I just decided to give zsh a go against Bash and came across some unhandy behaviour about which I couldn't find anything on the net:
If you do a ls | grep foo
in Bash, the ls
only contains one file per line so that grep
only outputs the matching files. It seems like somewhere (and since I couldn' find anything in the config I think it must be the Bash code itself), the -1
option is passed to ls
.
zsh however doesn't do that magic: If you pass ls
without further options to grep
, it does just that and you also get result's which coincidentally appeared on the same line as a match.
My idea to achieve the Bash behaviour in zsh would have been to detect whether a ls
output will be piped into grep
and define something like an alias for such cases.

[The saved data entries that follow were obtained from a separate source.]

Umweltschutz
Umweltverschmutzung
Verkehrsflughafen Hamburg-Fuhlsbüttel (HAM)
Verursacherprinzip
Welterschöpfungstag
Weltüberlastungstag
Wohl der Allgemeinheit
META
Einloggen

But I'm not sure how and if that's possible at all.
Update: As larsks points out below, Bash doesn't do anything special here and it's really ls
which is supposed to work that way if the output doesn't go to a terminal.
Nevertheless, here's what happens to me:
> ls
a b c d e f g h
bash$ ls | grep b
b
zsh> ls | grep b
a b c d e f g h
I've been able to reproduce that on Ubuntu 11.10 with zsh 4.3.11 and GNU coreutils 8.5 as well as on a Debian Squeeze machine with zsh 4.3.10.
Update 2: While investigating a bit more, I found out that this error only appears when the grml .zshrc is active. There must be something in there which which opens a terminal for the output if it is piped. Does anybody know what to look for?